Chinese cuisine is famous for its fried delicacies. Multiply that passion for fried food by over a billion people, however, and you end with (literally) tons of used cooking oil being generated every
day minutes. Aircraft giant Boeing has a plan for all that oil, though- it’s turning China’s excess waste oil into a clean, renewable source of jet fuel.
The latest plan- which follows up on Boeing’s commitment to biofuel made in the Middle East– will turn more than 500 million gallons of waste cooking oil, commonly referred to as “gutter oil” in China, into sustainable aviation biofuel at a new facility that the aviation firm (in conjunction with the Commercial Aircraft Corp. of China, or, “COMAC”) showed off to investors last week.
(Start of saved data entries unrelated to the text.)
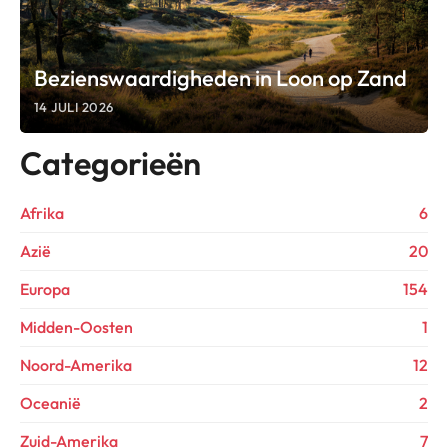
Bezienswaardigheden in Loon op Zand
14 JULI 2026
Categorieën
Afrika
6
Azië
20
Europa
154
Midden-Oosten
1
Noord-Amerika
12
Oceanië
2
Zuid-Amerika
7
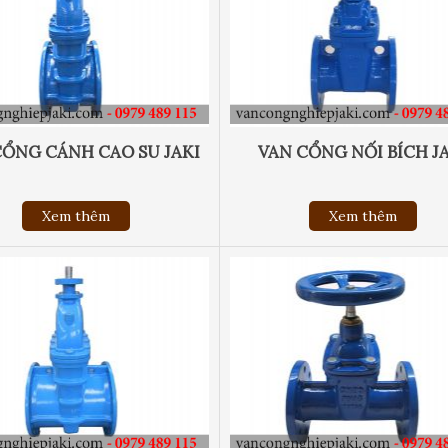
CỔNG CÁNH CAO SU JAKI
VAN CỔNG NỐI BÍCH J
Xem thêm
Xem thêm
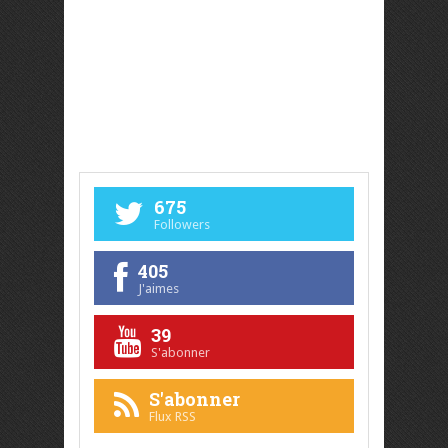
675
Followers
405
J'aimes
39
S'abonner
S'abonner
Flux RSS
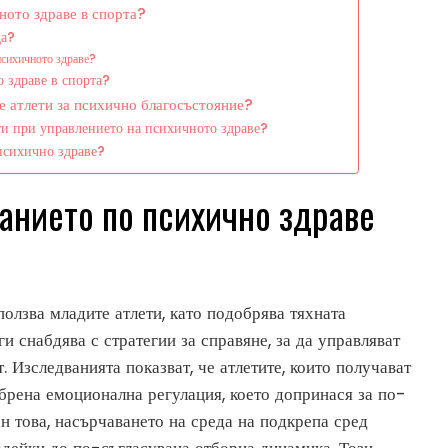
ното здраве в спорта?
да?
 психичното здраве?
 здраве в спорта?
е атлети за психично благосъстояние?
ти при управлението на психичното здраве?
 психично здраве?
анието по психично здраве
олзва младите атлети, като подобрява тяхната
ги снабдява с стратегии за справяне, за да управляват
. Изследванията показват, че атлетите, които получават
брена емоционална регулация, което допринася за по-
 това, насърчаването на среда на подкрепа сред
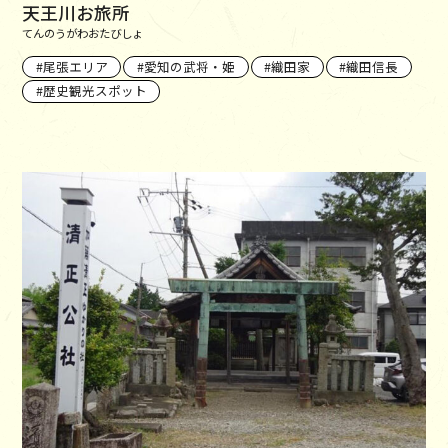
天王川お旅所
てんのうがわおたびしょ
尾張エリア
愛知の武将・姫
織田家
織田信長
歴史観光スポット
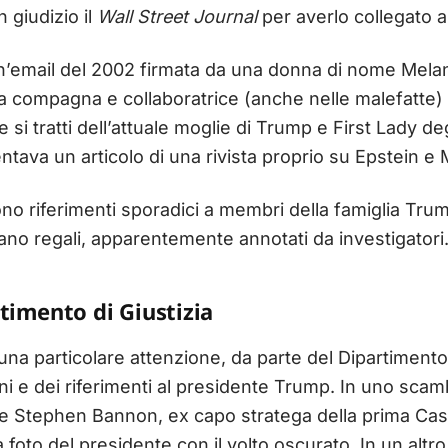
n giudizio il
Wall Street Journal
per averlo collegato al
n’email del 2002 firmata da una donna di nome Melani
a compagna e collaboratrice (anche nelle malefatte) 
si tratti dell’attuale moglie di Trump e First Lady degl
tava un articolo di una rivista proprio su Epstein e 
o riferimenti sporadici a membri della famiglia Trum
no regali, apparentemente annotati da investigatori
artimento
di
Giustizia
una particolare attenzione, da parte del Dipartimento 
ni e dei riferimenti al presidente Trump. In uno sca
in e Stephen Bannon, ex capo stratega della prima Ca
to del presidente con il volto oscurato. In un altro 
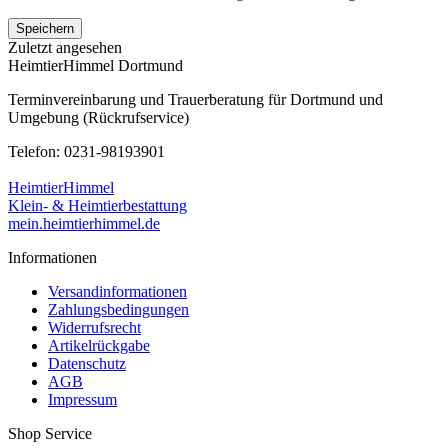
Speichern
Zuletzt angesehen
HeimtierHimmel Dortmund
Terminvereinbarung und Trauerberatung für Dortmund und
Umgebung (Rückrufservice)
Telefon: 0231-98193901
HeimtierHimmel
Klein- & Heimtierbestattung
mein.heimtierhimmel.de
Informationen
Versandinformationen
Zahlungsbedingungen
Widerrufsrecht
Artikelrückgabe
Datenschutz
AGB
Impressum
Shop Service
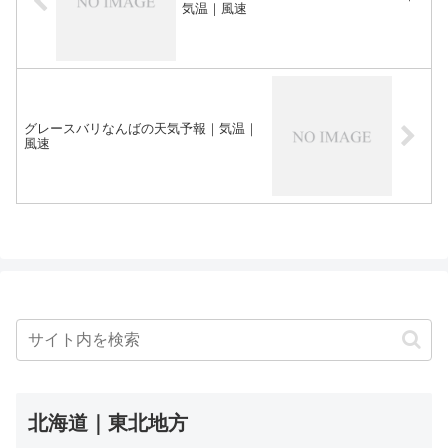
気温｜風速
グレースバリなんばの天気予報｜気温｜
風速
北海道｜東北地方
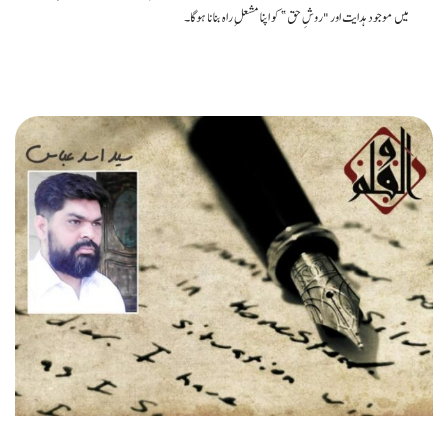
میں موجود ہدایت اور "روشِ حق” کو اپنا مشعلِ راہ بنانا ہوگا۔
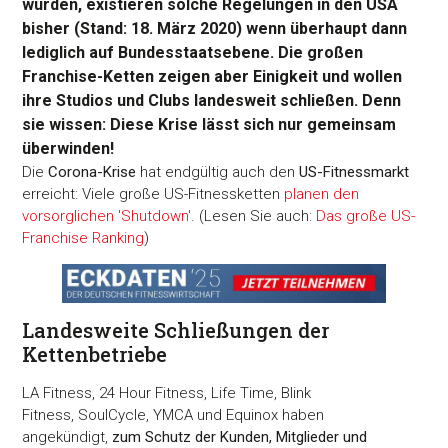
wurden, existieren solche Regelungen in den USA
bisher (Stand: 18. März 2020) wenn überhaupt dann
lediglich auf Bundesstaatsebene. Die großen
Franchise-Ketten zeigen aber Einigkeit und wollen
ihre Studios und Clubs landesweit schließen. Denn
sie wissen: Diese Krise lässt sich nur gemeinsam
überwinden!
Die
Corona-Krise
hat endgültig auch den
US-Fitnessmarkt
erreicht: Viele große US-Fitnessketten
planen den
vorsorglichen 'Shutdown'
. (Lesen Sie auch:
Das große US-
Franchise Ranking
)
Landesweite Schließungen der
Kettenbetriebe
LA Fitness, 24 Hour Fitness, Life Time, Blink
Fitness, SoulCycle, YMCA und Equinox haben
angekündigt,
zum Schutz der Kunden, Mitglieder und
The new fuel is expected to cut the two companies’ carbon emissions by 50-80 percent, compared to petroleum-based fuels. That’s huge! “We are very happy to see the progress that has been made … in aviation biofuel technology,” said Dr. Guangqiu Wang, Vice President of COMAC’s Beijing Aeronautical Science & Technology Research Institute. “We will continue to work with Boeing in energy conservation and emissions reduction areas to promote the sustainable development of the aviation industry.”
You can check out the Boeing/COMAC official (joint) press release, below, and let us know what you think of the commercial/military future of aviation biofuels in the comments section at the bottom of the page.
Boeing, COMAC Open Facility to Transform ‘Gutter Oil’ into Aviation Biofuel
HANGZHOU, China, 22OCT2014 – Boeing [NYSE: BA] and Commercial Aircraft Corp. of China (COMAC) today opened a demonstration facility that will turn waste cooking oil, commonly referred to as “gutter oil” in China, into sustainable aviation biofuel. The two companies estimate that 500 million gallons (1.8 billion liters) of biofuel could be made annually in China from used cooking oil.
“Strong and continuing teamwork between Boeing and COMAC is helping our industry make progress on environmental challenges that no single company or country can solve alone,” said Ian Thomas, President, Boeing China. “By working together for mutual benefit, we’re finding innovative ways to support China’s aviation industry and build a sustainable future.”
Boeing and COMAC are sponsoring the facility, which is called the China-U.S. Aviation Biofuel Pilot Project. It will use a technology developed by Hangzhou Energy & Engineering Technology Co., Ltd. (HEET) to clean contaminants from waste oils and convert it into jet fuel at a rate of 170 gallons (650 liters) per day. The project’s goal is to assess the technical feasibility and cost of producing higher volumes of biofuel.
“We are very happy to see the progress that has been made in the collaboration between Boeing and COMAC, especially the achievement in aviation biofuel technology,” said Dr. Guangqiu Wang, Vice President of COMAC’s Beijing Aeronautical Science & Technology Research Institute. “We will continue to work with Boeing in energy conservation and emissions reduction areas to promote the sustainable development of the aviation industry.”
Sustainably produced biofuel, which reduces carbon emissions by 50 to 80 percent compared to petroleum through its lifecycle, is expected to play a key role in supporting aviation’s growth while meeting environmental goals. The Boeing Current Market Outlook has forecast that China will require more than 6,000 new airplanes by 2033 to meet fast-growing passenger demand for domestic and international air travel.
Boeing and COMAC have been collaborating since 2012 to support the growth of China’s commercial aviation industry. Their Boeing-COMAC Aviation Energy Conservation and Emissions Reductions Technology Center in Beijing works with Chinese universities and research institutions to expand knowledge in areas that improve aviation’s efficiency, such as aviation biofuel and air traffic management.
Biofuel produced by the China-U.S. Aviation Biofuel Pilot Project will meet international specifications approved in 2011 for jet fuel made from plant oils and animal fats. This type of biofuel has already been used for more than 1,600 commercial flights.